Problem to solve
Look through the data below and return each line where "lines" appears.

Data listing section start

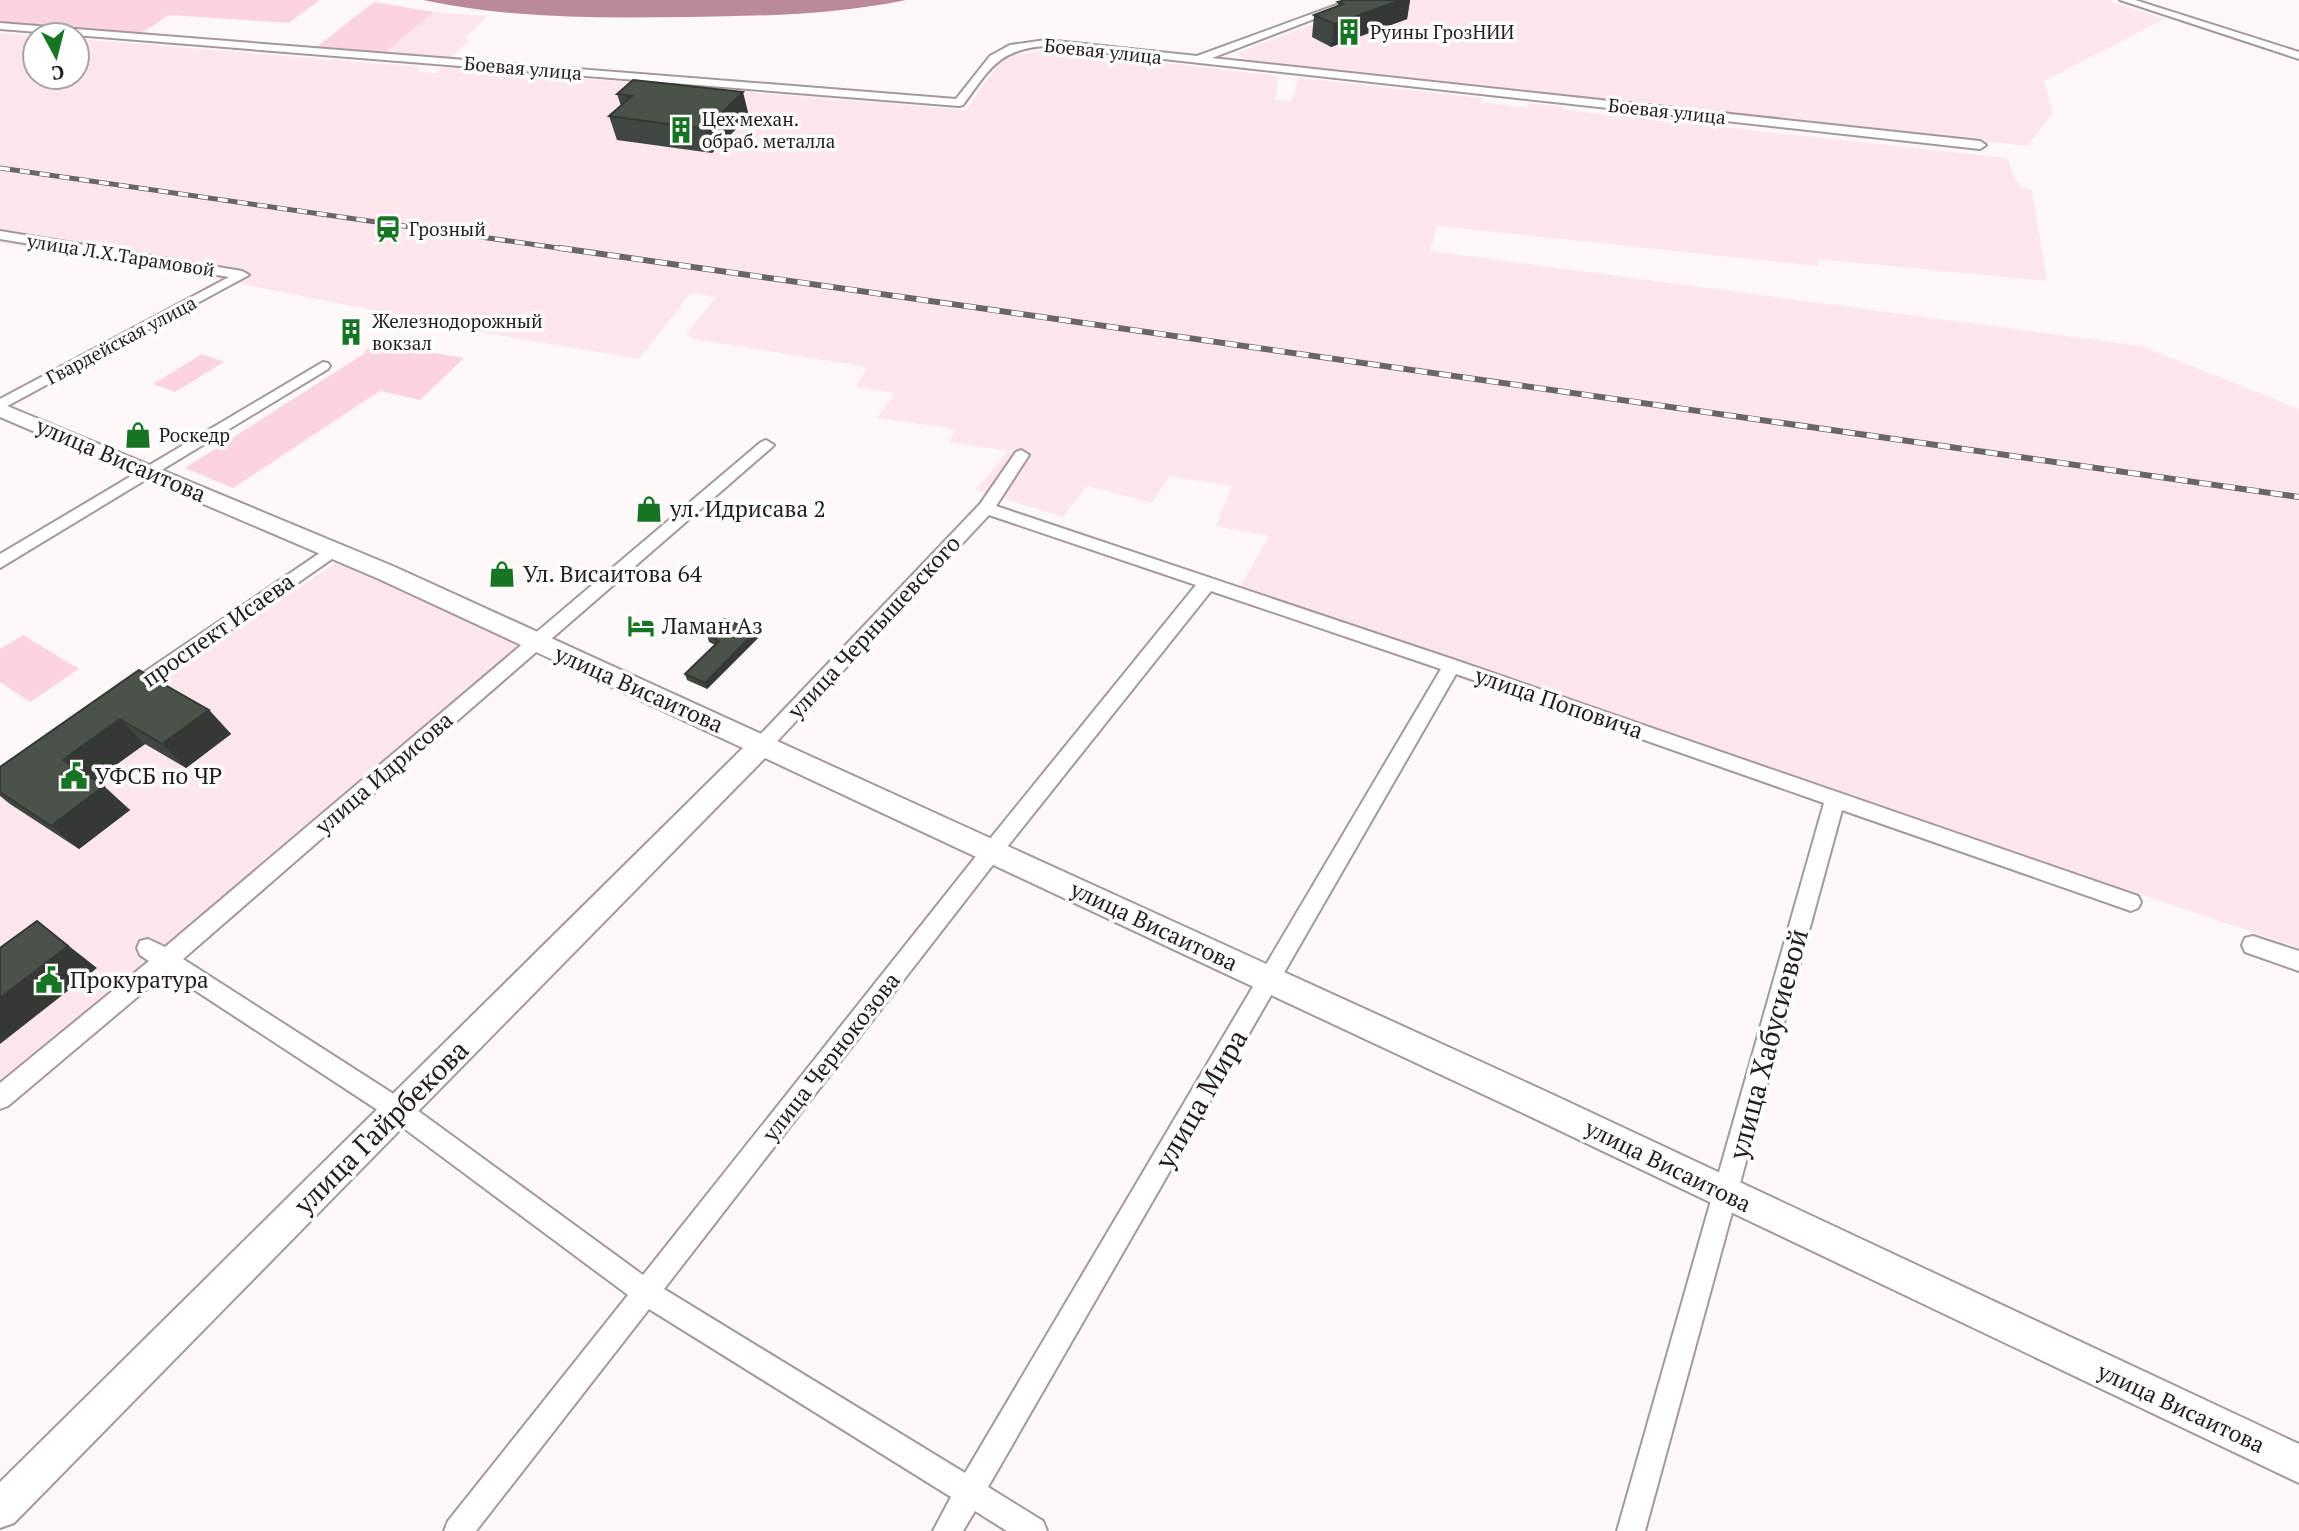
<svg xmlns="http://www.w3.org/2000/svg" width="2299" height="1531" viewBox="0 0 2299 1531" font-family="'PT Serif',serif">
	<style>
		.built { fill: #fde6ec }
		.green { fill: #fbd4df }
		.water { fill: #ba8a98 }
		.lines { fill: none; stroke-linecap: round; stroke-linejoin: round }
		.street-casing { stroke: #a5989b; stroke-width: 4 }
		.secondary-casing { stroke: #a5989b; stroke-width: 4 }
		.street { fill: #fff; fill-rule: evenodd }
		.secondary { fill: #fff; fill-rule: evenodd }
		.rail-far1-casing { stroke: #6b6567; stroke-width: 5 }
		.rail-casing { stroke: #6b6567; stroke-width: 6 }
		.rail-far1 { stroke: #fff; stroke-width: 3.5; stroke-dasharray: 10; stroke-linecap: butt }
		.rail { stroke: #fff; stroke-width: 4.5; stroke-dasharray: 12; stroke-linecap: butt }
		.wall { fill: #404740 }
		.shaded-wall { fill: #343934 }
		.building { fill: #4a524a; stroke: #343934; stroke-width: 2 }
		.labels { text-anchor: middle; stroke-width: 7; stroke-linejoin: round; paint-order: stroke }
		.far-poi-label { font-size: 19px; fill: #231d1f; stroke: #fff; text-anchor: start }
		.far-street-label { font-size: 19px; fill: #231d1f; stroke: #fff }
		.street-label { font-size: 23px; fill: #231d1f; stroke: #fff }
		.poi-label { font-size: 23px; fill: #231d1f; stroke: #fff; text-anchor: start }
		.near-street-label { font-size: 28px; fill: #231d1f; stroke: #fff }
	</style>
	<rect width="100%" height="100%" fill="#fef8f9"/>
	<g class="built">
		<polygon points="1379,0 2106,0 2164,19 2044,81 2053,113 2027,146 1253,61 1240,57 1239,52"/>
		<polygon points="434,12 487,16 464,39 471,40 450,58 384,53"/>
		<polygon points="0,33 35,36 35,77 77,77 77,39 420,67 418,72 437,73 442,67 966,110 1004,56 1051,50 1279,76 1275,99 1291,101 1299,78 1482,98 1482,102 1528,108 1529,103 1564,107 1565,110 2007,158 2015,180 2023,188 2032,190 2047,281 1817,259 1818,266 1437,226 1430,251 2141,346 2299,409 2299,948 1239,589 1269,536 1216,526 1232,486 1169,476 1152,503 1087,486 1063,517 976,490 1008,451 949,442 955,429 877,418 895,393 856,387 868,367 693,339 686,334 716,297 691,293 639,359 487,333 217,279 0,243"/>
		<polygon points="354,551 549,636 0,1098 0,786"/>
	</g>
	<g class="green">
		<polygon points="0,0 320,0 289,23 169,15 139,35 0,23"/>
		<polygon points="374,2 434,12 384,53 314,49"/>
		<polygon points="382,344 464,358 420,400 380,391 233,488 185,468 365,353 365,350"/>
		<polygon points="202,354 224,362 175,392 153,384"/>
		<polygon points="23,635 79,669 30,702 0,682 0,649"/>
	</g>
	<path class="water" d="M423,0h483c-72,15 -145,16 -218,17 -89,1 -177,2 -265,-17z"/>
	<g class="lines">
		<defs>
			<g id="street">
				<path d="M1350,0h14l-152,58 768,83 6,4 -6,4 -934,-103c-48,3 -57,24 -83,59l-4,1 -959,-77v-6l956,76 34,-43 20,-11 36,-5 151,16z"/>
				<polygon points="2120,0 2135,0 2299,52 2299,59"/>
				<polygon points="0,231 242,271 249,275 0,410 0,399 229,277 0,239"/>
				<polygon points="323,362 328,363 330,366 328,369 0,568 0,554"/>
				<path d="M766,440l8,5 -3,3 -588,511 223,143 237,173 342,-430 211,-260 -207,-70 -220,235 -7,2 -7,-2 -3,-5 3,-5 225,-236 36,-52 5,-2 8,5 -33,51 462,155 680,235 3,6 -3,6 -7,3 -289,-101 -197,721h-28l207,-728 -368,-129 -468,813 55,34 4,10h-40l-32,-20 -12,20h-30l18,-34 -302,-188 -173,222h-32l4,-10 180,-226 -238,-177 -223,-146 -159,134 -8,3v-26l149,-122 -9,-6 -3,-7 3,-7 8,-2 17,8 596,-505zM1211,591l230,78 -476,804 -301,-184 335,-432z"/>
				<polygon points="333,544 341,550 339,554 136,696 124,696 121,691 124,686"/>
				<polygon points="2253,936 2299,951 2299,971 2245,952 2242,945 2245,938"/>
			</g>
			<polygon id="secondary" points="0,403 395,567 1545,1091 2299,1444 2299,1483 1523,1113 765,758 14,1523 0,1528 0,1482 743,748 379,579 0,417"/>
		</defs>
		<use href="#street" class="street-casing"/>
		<use href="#secondary" class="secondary-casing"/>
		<use href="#street" class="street"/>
		<use href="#secondary" class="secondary"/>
		<defs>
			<polyline id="rail-far1" points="0,168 572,250"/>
			<polyline id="rail" points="560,248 2299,497"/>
		</defs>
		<use href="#rail-far1" class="rail-far1-casing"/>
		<use href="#rail" class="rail-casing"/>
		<use href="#rail-far1" class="rail-far1"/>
		<use href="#rail" class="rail"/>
	</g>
	<g class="wall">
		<polygon points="1345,0 1410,0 1407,19 1331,47 1312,37 1314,15 1338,6 1338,2"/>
		<polygon points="617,94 749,116 712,153 617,140 609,116 621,106"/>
		<polygon points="707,635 758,638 707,689 687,680 685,674 715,645 709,642"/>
		<polygon points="139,670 209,710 231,734 186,768 145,744 95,780 130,810 79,849 10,804 0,796 0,767"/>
	</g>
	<g class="shaded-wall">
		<polygon points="1401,0 1410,0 1407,19 1331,47 1334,24"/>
		<polygon points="743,92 749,116 712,153 705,129"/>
		<polygon points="755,632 758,638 707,689 705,683"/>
		<polygon points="209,710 231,734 186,768 162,744"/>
		<polygon points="120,719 145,744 89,784 63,760"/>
		<polygon points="104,786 130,810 79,849 51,826"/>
		<polygon points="37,921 97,968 0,1044 0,998"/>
	</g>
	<g class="building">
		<polygon points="1345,0 1401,0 1334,24 1314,15 1343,4 1338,2"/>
		<polygon points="633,80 743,92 705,129 609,116 632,96 617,94"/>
		<polygon points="725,619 755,632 705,683 685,674 719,641 707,635"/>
		<polygon points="139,670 209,710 162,744 120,719 63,760 104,786 51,826 0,792 0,767"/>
		<polygon points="37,921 68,946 0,998 0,948"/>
	</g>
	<defs>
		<symbol id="building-bare" viewBox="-9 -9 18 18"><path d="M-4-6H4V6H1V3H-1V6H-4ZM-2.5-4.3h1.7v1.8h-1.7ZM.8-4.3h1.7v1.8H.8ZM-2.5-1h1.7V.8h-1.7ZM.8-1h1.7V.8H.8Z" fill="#177423" stroke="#fff" stroke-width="2.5" paint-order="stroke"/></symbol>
		<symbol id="station-bare" viewBox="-9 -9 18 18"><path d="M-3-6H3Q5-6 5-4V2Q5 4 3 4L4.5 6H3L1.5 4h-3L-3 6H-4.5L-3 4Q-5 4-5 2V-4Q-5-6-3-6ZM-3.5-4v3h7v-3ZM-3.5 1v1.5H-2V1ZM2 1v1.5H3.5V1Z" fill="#177423" stroke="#fff" stroke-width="2.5" paint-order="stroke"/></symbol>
		<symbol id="shop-bare" viewBox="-9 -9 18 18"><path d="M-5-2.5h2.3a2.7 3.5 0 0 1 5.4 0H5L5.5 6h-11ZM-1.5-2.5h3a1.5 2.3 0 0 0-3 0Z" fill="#177423" stroke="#fff" stroke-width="2.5" paint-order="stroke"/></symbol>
		<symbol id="hotel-bare" viewBox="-9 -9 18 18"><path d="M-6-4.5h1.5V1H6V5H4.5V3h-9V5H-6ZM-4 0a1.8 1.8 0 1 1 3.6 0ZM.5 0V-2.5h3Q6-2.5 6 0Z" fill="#177423" stroke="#fff" stroke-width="2.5" paint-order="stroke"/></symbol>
		<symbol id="civic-bare" viewBox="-9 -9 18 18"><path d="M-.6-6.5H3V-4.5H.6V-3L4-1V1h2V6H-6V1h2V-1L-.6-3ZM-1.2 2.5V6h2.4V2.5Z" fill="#177423" stroke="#fff" stroke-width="2.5" paint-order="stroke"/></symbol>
	</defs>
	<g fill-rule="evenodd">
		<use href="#building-bare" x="1330" y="13" width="38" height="38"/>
		<use href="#building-bare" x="662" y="111" width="38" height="38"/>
		<use href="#station-bare" x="369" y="210" width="38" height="38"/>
		<use href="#building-bare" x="332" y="313" width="38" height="38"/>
		<use href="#shop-bare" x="119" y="416" width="38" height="38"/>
		<use href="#shop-bare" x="630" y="490" width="38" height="38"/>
		<use href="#shop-bare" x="483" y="555" width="38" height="38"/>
		<use href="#hotel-bare" x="622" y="607" width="38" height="38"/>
		<use href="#civic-bare" x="55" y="757" width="38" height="38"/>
		<use href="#civic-bare" x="30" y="961" width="38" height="38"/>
	</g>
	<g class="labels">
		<g class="far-poi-label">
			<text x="1370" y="39">Руины ГрозНИИ</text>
			<text x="702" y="126">Цех механ.<tspan x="702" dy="22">обраб. металла</tspan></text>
			<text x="409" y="236">Грозный</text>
			<text x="372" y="328">Железнодорожный<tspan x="372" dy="22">вокзал</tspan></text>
			<text x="159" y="442">Роскедр</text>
		</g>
		<g class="far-street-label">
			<text transform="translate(1103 51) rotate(6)" y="7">Боевая улица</text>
			<text transform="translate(523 68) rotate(5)" y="7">Боевая улица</text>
			<text transform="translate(1667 111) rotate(6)" y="7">Боевая улица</text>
			<text transform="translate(121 255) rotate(9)" y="7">улица Л.Х.Тарамовой</text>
			<text transform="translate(121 340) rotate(-28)" y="7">Гвардейская улица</text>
		</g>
		<g class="street-label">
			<text transform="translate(121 460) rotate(23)" y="8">улица Висаитова</text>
			<text transform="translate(874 627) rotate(-47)" y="8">улица Чернышевского</text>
			<text transform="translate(218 630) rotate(-35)" y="8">проспект Исаева</text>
			<text transform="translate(639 689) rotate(24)" y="8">улица Висаитова</text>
			<text transform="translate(1559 703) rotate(19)" y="8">улица Поповича</text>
			<text transform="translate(384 773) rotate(-41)" y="8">улица Идрисова</text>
			<text transform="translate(1154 926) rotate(25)" y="8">улица Висаитова</text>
			<text transform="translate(831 1057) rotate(-52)" y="8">улица Чернокозова</text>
			<text transform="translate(1668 1166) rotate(26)" y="8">улица Висаитова</text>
			<text transform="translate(2181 1408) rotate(25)" y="8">улица Висаитова</text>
		</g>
		<g class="poi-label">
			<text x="670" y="517">ул. Идрисава 2</text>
			<text x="523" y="582">Ул. Висаитова 64</text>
			<text x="662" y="634">Ламан Аз</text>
			<text x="95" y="784">УФСБ по ЧР</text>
			<text x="70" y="988">Прокуратура</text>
		</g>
		<g class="near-street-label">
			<text transform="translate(1768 1044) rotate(-75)" y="10">улица Хабусиевой</text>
			<text transform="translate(1201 1099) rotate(-60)" y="10">улица Мира</text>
			<text transform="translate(381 1127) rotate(-45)" y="10">улица Гайрбекова</text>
		</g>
	</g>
	<g transform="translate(56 56) rotate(173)"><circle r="33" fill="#ffffff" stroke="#a7a5a5" stroke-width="2"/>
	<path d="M0-5L12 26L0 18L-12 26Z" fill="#177423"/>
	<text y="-10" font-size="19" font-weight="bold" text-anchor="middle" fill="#231d1f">С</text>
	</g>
</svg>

Data listing section end

Solution for this exercise
		.lines { fill: none; stroke-linecap: round; stroke-linejoin: round }
	<g class="lines">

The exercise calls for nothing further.